▸ **Task list**:
**a.** Decide whether each statement below agrees with the Capri language text. Answer yes or no for each, quoting the text's deciding words exactly.
(i) Restriction takes a row out of a record.
(ii) Capri checks match expressions for exhaustiveness statically.
(iii) To extend a record, you write {recordBeingExtended | field}.
**b.** Transcribe everything in the Capri language text from "Restriction is essentially" down to "a runtime error.", without any changes.

Extending a record simply means adding another field (row) to it. The syntax is {field | recordBeingExtended}.

type Person = {name: str, age: i64, height: f64};
type EmployedPerson = {salary: f64 | Person};
let bob: Person = {name = "Bob", age = 17, height = 170.18};
let joe: EmployedPerson = {salary = 123.45 | bob};

Record Restriction

Restriction is essentially the inverse of extension. You remove a row from the record. The syntax is {recordBeingRestricted - label}.

bob == {joe - salary}

Record Selection

This is just simply indexing a record. (Syntax record.label).

print(bob.name) // Outputs 'Bob'

Using Enums

To extract values from an enum, you must pattern match against it and handle all of the different possible cases. Currently, Capri does not perform static exhaustiveness checks - meaning, an unhandled case in a match expression will result in a runtime error.

enum MaybeStr = <just(str), none>;

fn test(a) {
    match a {
        MaybeStr::just(s) => print(s),
        MaybeStr::none => print("none")

▸ **Information**:
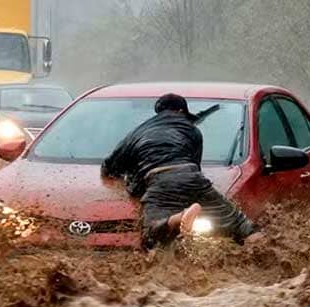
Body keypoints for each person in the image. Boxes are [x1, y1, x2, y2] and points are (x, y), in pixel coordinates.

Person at [101, 93, 260, 250]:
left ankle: (179, 218)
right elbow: (195, 166)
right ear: (181, 111)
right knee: (240, 224)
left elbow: (109, 168)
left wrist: (131, 179)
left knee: (150, 236)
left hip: (160, 181)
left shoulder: (137, 133)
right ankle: (267, 250)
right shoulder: (192, 131)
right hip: (192, 177)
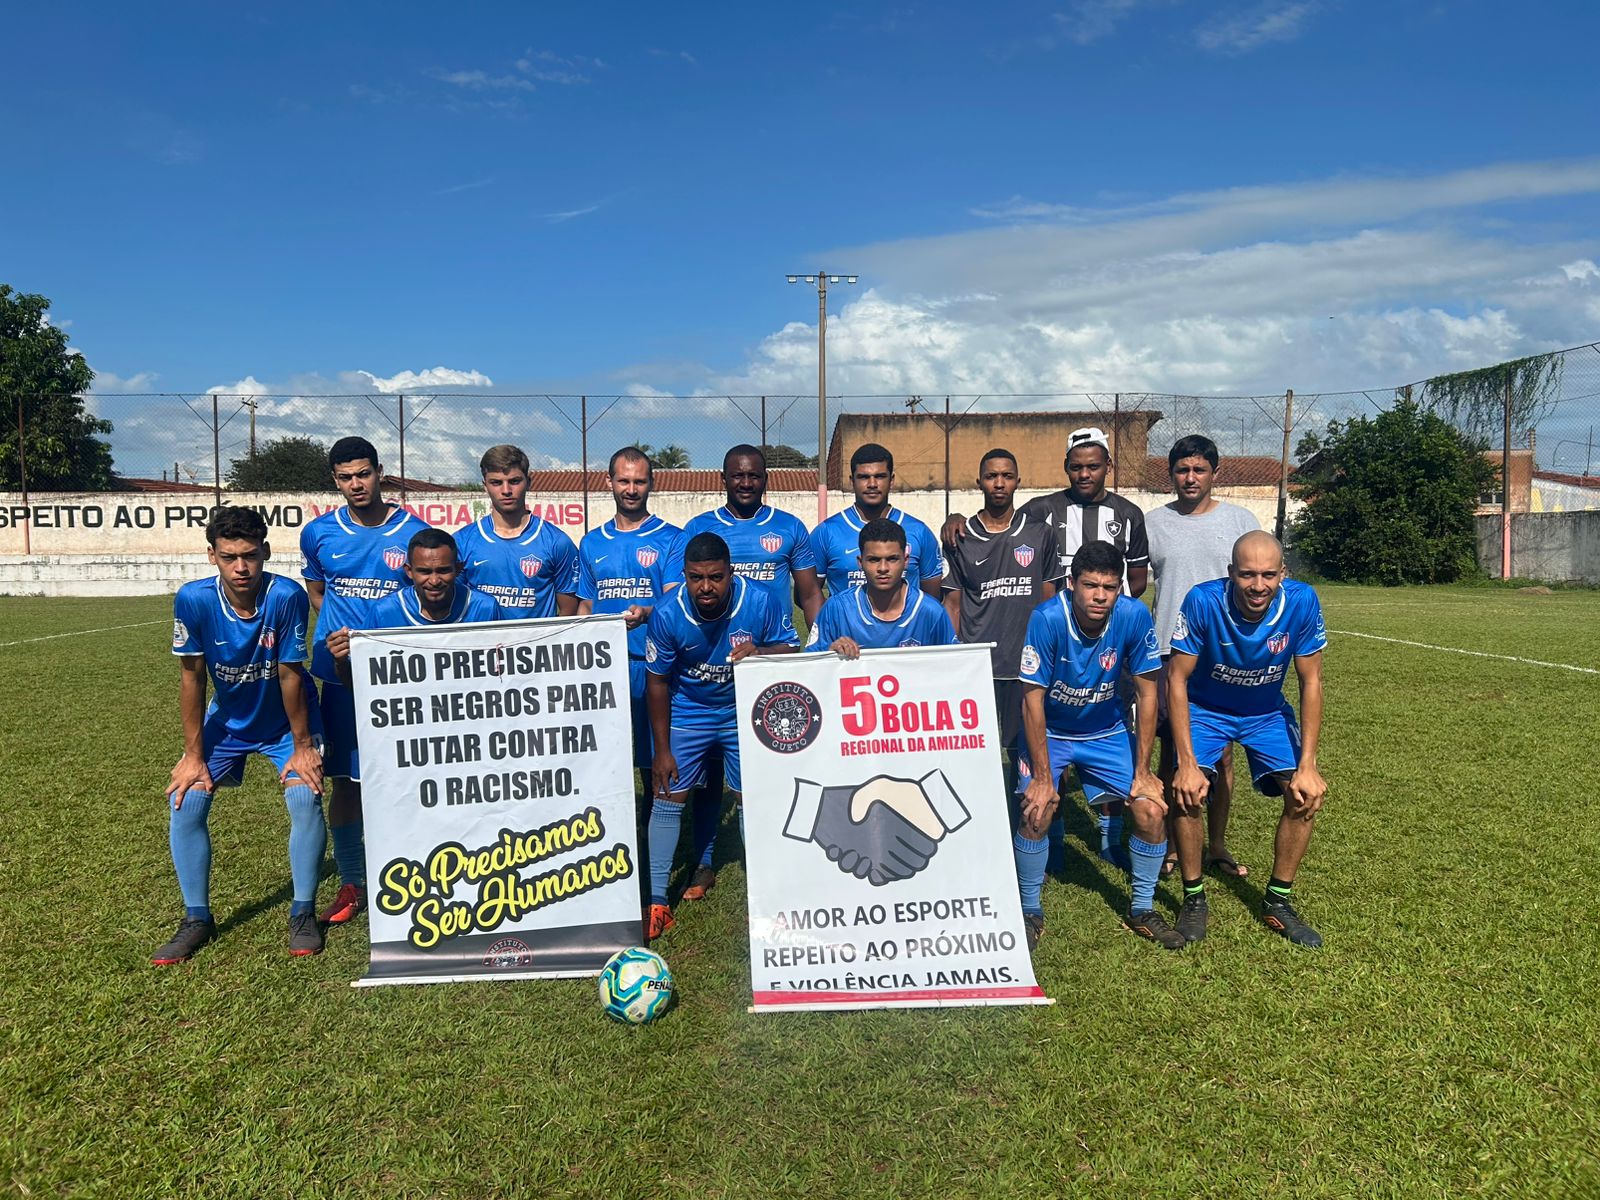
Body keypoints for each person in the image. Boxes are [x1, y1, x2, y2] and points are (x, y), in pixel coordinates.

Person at [946, 426, 1150, 868]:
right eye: (1076, 466)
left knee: (1103, 729)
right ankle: (1044, 833)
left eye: (1093, 466)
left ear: (1107, 468)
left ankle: (1109, 835)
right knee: (1031, 743)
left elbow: (1135, 582)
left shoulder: (1129, 513)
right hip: (1035, 651)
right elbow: (1037, 590)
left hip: (1102, 649)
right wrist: (953, 519)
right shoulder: (1041, 513)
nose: (1085, 473)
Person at [153, 506, 327, 964]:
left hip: (286, 724)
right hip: (228, 720)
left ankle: (303, 911)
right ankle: (196, 918)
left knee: (305, 796)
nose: (241, 567)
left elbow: (291, 675)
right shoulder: (193, 600)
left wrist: (304, 747)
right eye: (230, 556)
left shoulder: (285, 596)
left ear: (266, 552)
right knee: (185, 798)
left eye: (250, 555)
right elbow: (192, 678)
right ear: (212, 555)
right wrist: (194, 756)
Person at [1167, 531, 1329, 948]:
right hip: (1206, 711)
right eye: (1247, 575)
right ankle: (1193, 897)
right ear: (1230, 574)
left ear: (1283, 574)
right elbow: (1177, 679)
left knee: (1304, 795)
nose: (1258, 586)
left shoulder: (1303, 601)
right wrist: (1185, 762)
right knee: (1186, 792)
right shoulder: (1203, 600)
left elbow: (1311, 681)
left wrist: (1309, 765)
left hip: (1266, 714)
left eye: (1268, 575)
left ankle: (1278, 901)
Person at [1013, 542, 1175, 952]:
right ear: (1071, 584)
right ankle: (1028, 910)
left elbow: (1147, 693)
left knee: (1151, 808)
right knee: (1037, 810)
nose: (1100, 596)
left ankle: (1141, 908)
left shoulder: (1134, 616)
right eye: (1090, 586)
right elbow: (1031, 699)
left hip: (1105, 732)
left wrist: (1144, 770)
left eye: (1109, 586)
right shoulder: (1047, 618)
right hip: (1051, 729)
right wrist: (1045, 778)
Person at [678, 444, 823, 899]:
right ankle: (702, 863)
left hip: (767, 663)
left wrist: (817, 649)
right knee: (707, 774)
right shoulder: (699, 528)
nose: (745, 483)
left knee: (772, 770)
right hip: (708, 665)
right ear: (724, 478)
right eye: (737, 475)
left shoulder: (789, 528)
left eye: (754, 475)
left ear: (766, 479)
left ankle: (773, 864)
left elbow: (808, 596)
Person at [300, 436, 431, 927]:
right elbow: (318, 593)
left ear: (380, 472)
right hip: (337, 677)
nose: (356, 484)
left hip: (399, 678)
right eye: (345, 477)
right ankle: (353, 880)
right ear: (335, 480)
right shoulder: (318, 534)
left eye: (364, 474)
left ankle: (417, 870)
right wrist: (345, 641)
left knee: (408, 775)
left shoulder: (414, 532)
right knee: (346, 780)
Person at [642, 532, 800, 939]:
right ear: (685, 575)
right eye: (696, 578)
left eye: (715, 577)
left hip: (743, 710)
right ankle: (658, 902)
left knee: (752, 798)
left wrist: (762, 654)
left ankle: (770, 899)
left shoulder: (760, 600)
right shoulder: (667, 613)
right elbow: (657, 682)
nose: (706, 587)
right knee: (667, 795)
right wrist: (661, 750)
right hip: (689, 712)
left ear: (731, 573)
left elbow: (792, 650)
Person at [1145, 434, 1262, 881]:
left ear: (1215, 473)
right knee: (1173, 754)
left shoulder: (1240, 520)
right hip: (1167, 652)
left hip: (1224, 656)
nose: (1189, 478)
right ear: (1171, 474)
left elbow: (1258, 584)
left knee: (1223, 757)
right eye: (1181, 470)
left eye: (1198, 470)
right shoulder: (1154, 523)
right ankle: (1174, 846)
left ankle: (1216, 845)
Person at [941, 448, 1064, 765]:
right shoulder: (960, 536)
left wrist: (1050, 652)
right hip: (977, 661)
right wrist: (953, 657)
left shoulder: (1041, 534)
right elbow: (952, 603)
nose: (999, 483)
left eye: (1007, 476)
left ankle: (1028, 811)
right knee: (973, 750)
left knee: (1027, 749)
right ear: (979, 482)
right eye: (991, 476)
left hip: (1026, 661)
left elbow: (1050, 600)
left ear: (1018, 482)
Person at [576, 447, 685, 776]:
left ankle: (653, 822)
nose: (631, 489)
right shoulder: (591, 542)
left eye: (639, 481)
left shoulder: (672, 538)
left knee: (655, 756)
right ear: (608, 481)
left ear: (652, 483)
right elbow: (586, 603)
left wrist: (647, 613)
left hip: (652, 664)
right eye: (624, 481)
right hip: (604, 664)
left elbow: (674, 603)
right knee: (607, 756)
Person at [456, 443, 579, 619]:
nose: (506, 490)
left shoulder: (557, 542)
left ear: (528, 482)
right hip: (482, 645)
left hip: (535, 646)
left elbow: (568, 613)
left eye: (514, 481)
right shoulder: (462, 541)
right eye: (496, 483)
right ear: (485, 486)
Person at [807, 518, 958, 656]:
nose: (883, 568)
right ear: (860, 562)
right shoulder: (836, 608)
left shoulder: (931, 612)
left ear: (906, 561)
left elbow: (953, 664)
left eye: (892, 559)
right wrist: (829, 652)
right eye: (874, 560)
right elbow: (809, 665)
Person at [812, 442, 945, 599]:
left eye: (880, 476)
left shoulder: (919, 531)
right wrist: (828, 622)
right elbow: (808, 595)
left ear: (892, 480)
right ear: (851, 481)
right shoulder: (826, 532)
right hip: (846, 624)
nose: (872, 484)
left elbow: (932, 597)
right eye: (864, 477)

▸ **Expected outputs**:
**a.**
(i) Yes: "You remove a row from the record."
(ii) No: "Currently, Capri does not perform static exhaustiveness checks"
(iii) No: "The syntax is {field | recordBeingExtended}."

**b.**
Restriction is essentially the inverse of extension. You remove a row from the record. The syntax is {recordBeingRestricted - label}.

bob == {joe - salary}

Record Selection

This is just simply indexing a record. (Syntax record.label).

print(bob.name) // Outputs 'Bob'

Using Enums

To extract values from an enum, you must pattern match against it and handle all of the different possible cases. Currently, Capri does not perform static exhaustiveness checks - meaning, an unhandled case in a match expression will result in a runtime error.